Volodymyr Leontovych (Володимир Леонтович; 5 August 1866 – 10 December 1933) was a Ukrainian civic activist, writer and politician. Under the Ukrainian State he served as the Minister of Agriculture in the Lyzohub Government.

==Biography==
Volodymyr Leontovych was born at the khutir Orikhivshchyna near Lubny in the Russian Empire (today part of Khorol, Poltava Oblast, Ukraine) to a noble family of Ukrainian, Greek and French origin. Part of his descendants belonged to the Orthodox szlachta of the Polish-Lithuanian Commonwealth, who moved from Right-bank Ukraine into the Hetmanate and became members of the Cossack starshyna. His distant relative was the Ukrainian philanthropist Vasyl Symyrenko.

Leontovych graduated from the University of Moscow with a degree in law. During his studies he published a work dedicated to the history of landownership in Ukraine from the times of Bohdan Khmelnytsky to the rule of Catherine II. An expert agronomist, Leontovych himself owned over 800 desiatinas of land and a sugar factory and published a scientific study dedicated to agriculture. He also engaged in ethnographic studies in cooperation with Borys Hrinchenko.

EXERCISE ▸
Reproduce the text about Volodymyr Leontovych in full, word for word.

DATA UNDER STUDY ▸
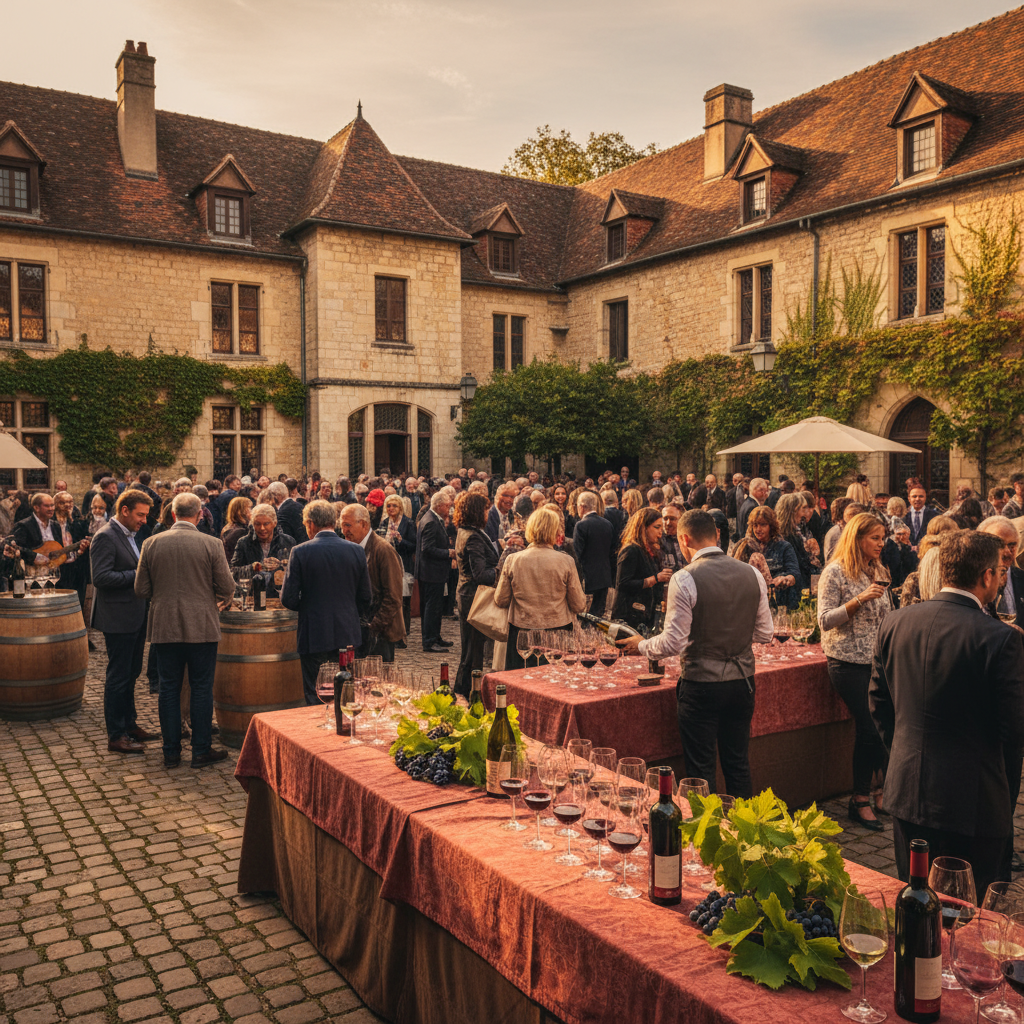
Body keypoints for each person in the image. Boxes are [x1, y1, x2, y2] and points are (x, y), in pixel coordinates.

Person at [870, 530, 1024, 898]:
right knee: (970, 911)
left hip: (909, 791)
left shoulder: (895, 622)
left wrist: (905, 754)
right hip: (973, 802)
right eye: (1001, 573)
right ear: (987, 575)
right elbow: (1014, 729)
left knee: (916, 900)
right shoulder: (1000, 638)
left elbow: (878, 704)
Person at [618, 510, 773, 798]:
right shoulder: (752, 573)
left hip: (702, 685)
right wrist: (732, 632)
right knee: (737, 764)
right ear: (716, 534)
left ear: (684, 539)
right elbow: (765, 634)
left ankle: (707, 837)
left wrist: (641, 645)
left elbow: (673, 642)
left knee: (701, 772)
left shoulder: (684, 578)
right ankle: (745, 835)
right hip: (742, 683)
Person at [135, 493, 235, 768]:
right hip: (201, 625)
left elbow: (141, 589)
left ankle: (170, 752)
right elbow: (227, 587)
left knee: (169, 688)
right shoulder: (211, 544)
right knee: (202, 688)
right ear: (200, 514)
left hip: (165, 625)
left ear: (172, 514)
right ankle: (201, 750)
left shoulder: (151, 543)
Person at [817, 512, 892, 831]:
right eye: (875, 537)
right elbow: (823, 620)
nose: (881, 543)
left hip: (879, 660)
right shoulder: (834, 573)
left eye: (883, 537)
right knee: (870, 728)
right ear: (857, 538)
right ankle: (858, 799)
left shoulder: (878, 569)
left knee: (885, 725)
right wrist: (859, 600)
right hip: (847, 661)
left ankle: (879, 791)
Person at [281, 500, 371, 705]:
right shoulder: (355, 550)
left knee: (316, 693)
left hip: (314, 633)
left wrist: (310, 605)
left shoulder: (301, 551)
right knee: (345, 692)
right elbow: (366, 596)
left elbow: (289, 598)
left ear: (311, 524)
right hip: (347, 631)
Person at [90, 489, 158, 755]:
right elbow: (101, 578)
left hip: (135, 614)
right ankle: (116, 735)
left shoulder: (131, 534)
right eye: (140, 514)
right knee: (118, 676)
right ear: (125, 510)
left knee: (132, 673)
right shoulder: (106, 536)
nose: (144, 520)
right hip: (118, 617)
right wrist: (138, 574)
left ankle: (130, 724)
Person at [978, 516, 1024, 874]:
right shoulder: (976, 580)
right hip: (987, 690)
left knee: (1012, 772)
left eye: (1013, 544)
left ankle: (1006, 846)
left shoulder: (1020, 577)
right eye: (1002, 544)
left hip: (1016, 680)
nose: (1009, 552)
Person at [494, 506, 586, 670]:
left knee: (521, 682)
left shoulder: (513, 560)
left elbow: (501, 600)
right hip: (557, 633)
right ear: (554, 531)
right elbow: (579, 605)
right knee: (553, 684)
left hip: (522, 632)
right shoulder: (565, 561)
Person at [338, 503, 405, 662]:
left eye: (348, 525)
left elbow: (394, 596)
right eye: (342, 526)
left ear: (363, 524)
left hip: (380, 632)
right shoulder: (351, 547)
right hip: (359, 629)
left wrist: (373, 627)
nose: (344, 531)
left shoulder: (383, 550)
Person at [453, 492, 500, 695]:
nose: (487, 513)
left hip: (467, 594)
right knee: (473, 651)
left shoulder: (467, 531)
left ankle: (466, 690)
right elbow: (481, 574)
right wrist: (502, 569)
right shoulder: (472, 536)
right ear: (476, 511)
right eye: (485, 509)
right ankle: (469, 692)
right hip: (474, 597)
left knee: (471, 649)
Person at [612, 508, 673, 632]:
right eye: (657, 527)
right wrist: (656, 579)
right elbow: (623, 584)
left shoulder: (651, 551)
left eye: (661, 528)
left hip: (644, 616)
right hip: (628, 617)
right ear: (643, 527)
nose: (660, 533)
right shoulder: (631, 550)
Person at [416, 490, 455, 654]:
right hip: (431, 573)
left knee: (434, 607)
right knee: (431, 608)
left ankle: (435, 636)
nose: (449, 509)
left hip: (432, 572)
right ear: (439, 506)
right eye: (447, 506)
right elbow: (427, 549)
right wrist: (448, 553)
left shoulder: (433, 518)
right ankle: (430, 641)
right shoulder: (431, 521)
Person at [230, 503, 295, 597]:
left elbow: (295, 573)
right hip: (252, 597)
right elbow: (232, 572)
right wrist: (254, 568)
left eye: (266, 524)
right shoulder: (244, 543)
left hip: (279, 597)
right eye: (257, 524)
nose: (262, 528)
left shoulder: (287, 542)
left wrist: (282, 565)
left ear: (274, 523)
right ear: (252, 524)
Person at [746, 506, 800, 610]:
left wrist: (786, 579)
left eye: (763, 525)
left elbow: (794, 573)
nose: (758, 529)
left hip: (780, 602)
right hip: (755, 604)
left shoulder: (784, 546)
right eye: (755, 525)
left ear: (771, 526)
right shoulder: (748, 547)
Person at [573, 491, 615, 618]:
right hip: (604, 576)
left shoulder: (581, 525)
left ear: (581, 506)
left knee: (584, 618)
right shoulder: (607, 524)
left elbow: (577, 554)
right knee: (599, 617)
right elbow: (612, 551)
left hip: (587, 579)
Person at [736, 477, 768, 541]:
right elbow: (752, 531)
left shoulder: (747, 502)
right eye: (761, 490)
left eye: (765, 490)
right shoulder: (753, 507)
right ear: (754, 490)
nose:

WRITTEN SOLUTION ▸
Volodymyr Leontovych (Володимир Леонтович; 5 August 1866 – 10 December 1933) was a Ukrainian civic activist, writer and politician. Under the Ukrainian State he served as the Minister of Agriculture in the Lyzohub Government.

==Biography==
Volodymyr Leontovych was born at the khutir Orikhivshchyna near Lubny in the Russian Empire (today part of Khorol, Poltava Oblast, Ukraine) to a noble family of Ukrainian, Greek and French origin. Part of his descendants belonged to the Orthodox szlachta of the Polish-Lithuanian Commonwealth, who moved from Right-bank Ukraine into the Hetmanate and became members of the Cossack starshyna. His distant relative was the Ukrainian philanthropist Vasyl Symyrenko.

Leontovych graduated from the University of Moscow with a degree in law. During his studies he published a work dedicated to the history of landownership in Ukraine from the times of Bohdan Khmelnytsky to the rule of Catherine II. An expert agronomist, Leontovych himself owned over 800 desiatinas of land and a sugar factory and published a scientific study dedicated to agriculture. He also engaged in ethnographic studies in cooperation with Borys Hrinchenko.